Jurisprudência inexistente
Nos Estados Unidos, um advogado citou jurisprudência inexistente durante a defesa do seu cliente contra a Avianca, recebendo uma repreensão do juiz. Esse exemplo destaca os riscos associados à confiança indiscriminada em sistemas de IA e a importância da devida diligência por parte de profissionais ao utilizar as informações geradas por esses sistemas. Além disso, ressalta a necessidade de transparência e responsabilidade na utilização de IA no contexto profissional, destacando a importância de validar as fontes de informação gerada por esses sistemas antes de utilizá-las.
Os sistemas de IA oferecem benefícios, como a automação e eficiência. Porém, precisam de regulamentações claras, responsabilidade ética e transparência na criação, implementação e utilização de sistemas de IA.
Como as empresas podem se proteger ao usar a IA
A incorporação responsável de Inteligência Artificial em operações empresariais requer uma análise estratégica para mitigar riscos e garantir conformidade ética e legal. Abaixo, destacamos algumas medidas que empresas podem adotar para se proteger ao usar IA.
Políticas e Procedimentos sobre o Uso de IA
Estabelecer políticas e procedimentos claros sobre o uso de IA é fundamental. Os objetivos devem ser definidos de maneira precisa, identificando os benefícios esperados e os riscos associados. Isso inclui a especificação de medidas de segurança a serem adotadas, como criptografia e controle de acessos, além da delimitação da responsabilidade dos envolvidos, como desenvolvedores e usuários finais. A criação de políticas transparentes fomenta a confiança e assegura que a implementação da IA esteja alinhada com os valores e objetivos da empresa.
Documentar o uso de IA
Documentar o uso da IA é uma prática essencial para garantir transparência e responsabilidade. Isso envolve a especificação dos dados utilizados para treinamento e operação dos algoritmos, a descrição clara dos algoritmos aplicados e a documentação das decisões tomadas pelos sistemas de IA. A documentação facilita auditorias e revisões e é importante para responder questionamentos éticos ou legais que possam surgir em relação ao uso da IA.
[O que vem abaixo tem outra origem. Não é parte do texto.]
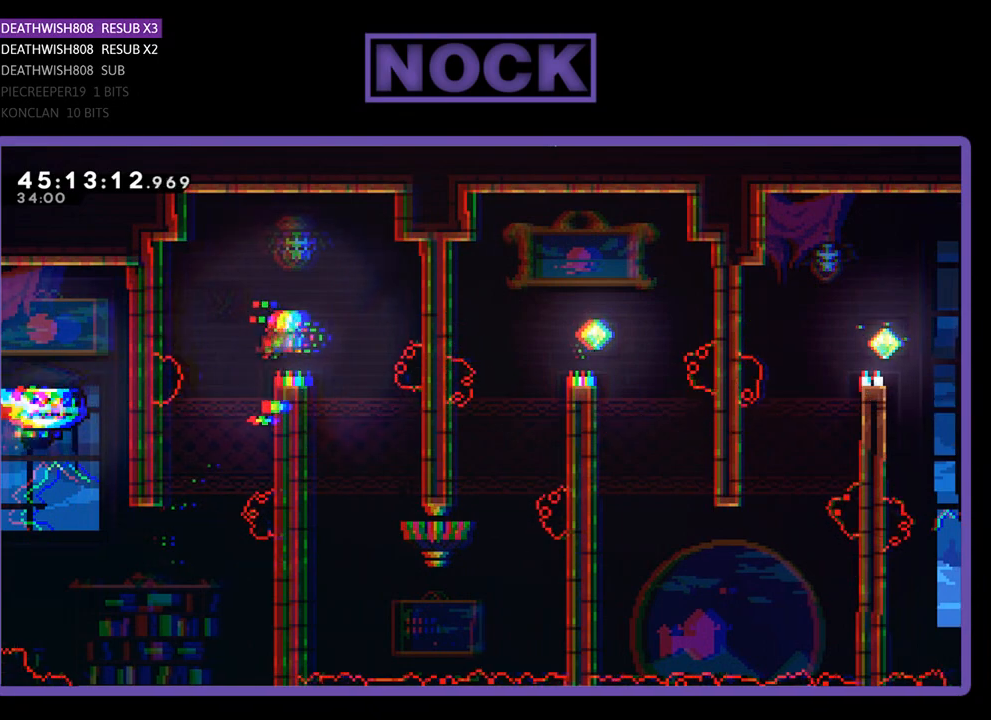
{"buttons": ["R2", "DPAD_LEFT"], "events": [[267, "CROSS", "up"], [267, "DPAD_RIGHT", "up"], [267, "DPAD_UP", "up"], [367, "DPAD_LEFT", "down"]]}
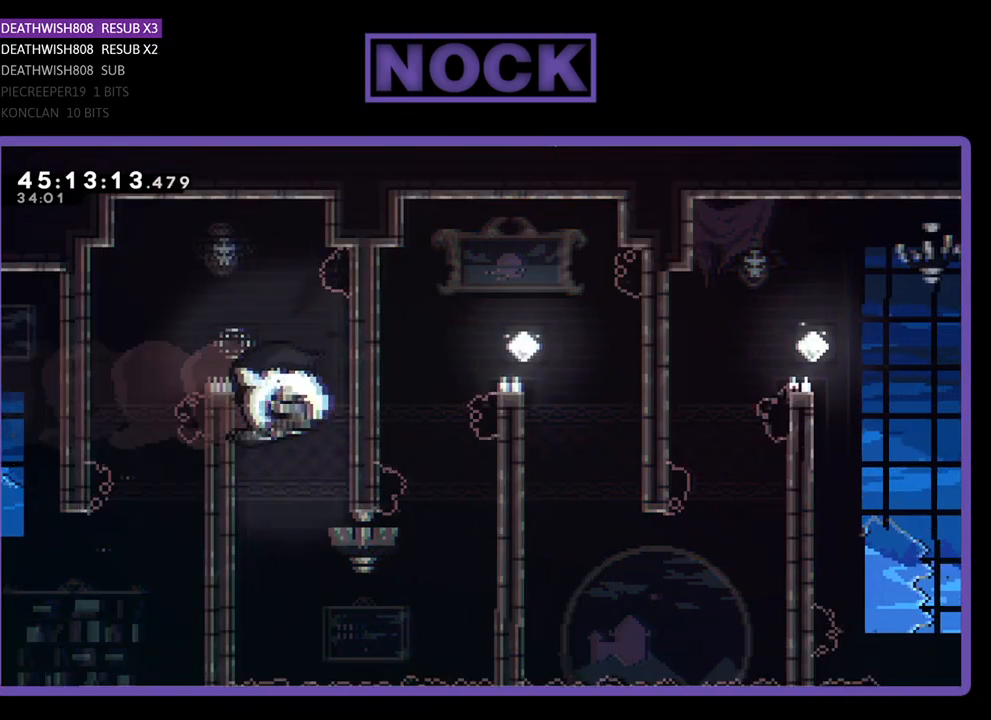
{"buttons": [], "events": [[33, "DPAD_DOWN", "down"], [100, "DPAD_LEFT", "up"], [433, "DPAD_DOWN", "up"], [467, "R2", "up"]]}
Contratar seguros adequados
A contratação de seguros adequados é uma estratégia importante para proteger as empresas contra danos decorrentes de sistemas de IA. Esses seguros podem cobrir responsabilidades legais, danos financeiros ou outros prejuízos causados por falhas em algoritmos, decisões autônomas equivocadas ou violações de privacidade. A personalização da apólice de seguro conforme as necessidades específicas relacionadas à IA garante uma cobertura eficaz e proporciona uma camada adicional de proteção financeira.
Mecanismos de monitoramento e controle
Implementar mecanismos de monitoramento e controle é importante para mitigar riscos relacionados ao uso de IA. Isso inclui a detecção de falhas nos sistemas de IA, monitoramento de desempenho e comportamento e a identificação de possíveis casos de uso indevido ou discriminação algorítmica. Mecanismos de controle permitem a intervenção rápida em situações problemáticas e a implementação de melhorias contínuas nos algoritmos para garantir conformidade e eficácia.
Conclusão
À medida que a IA se estabelece como uma força transformadora em diversas esferas da sociedade, desde tomadas de decisões empresariais até a administração da Justiça, é necessário que a sua implementação seja guiada por princípios éticos, responsabilidade e conformidade legal.
Hoje em dia, embora ainda não exista uma lei específica regulamentando o uso da Inteligência Artificial, podemos verificar que, na análise de casos concretos, vai surgindo a tendência de uma responsabilidade compartilhada entre os desenvolvedores, os intermediários e os operadores dos sistemas de Inteligência Artificial, que reflete no PL que ainda será avaliado.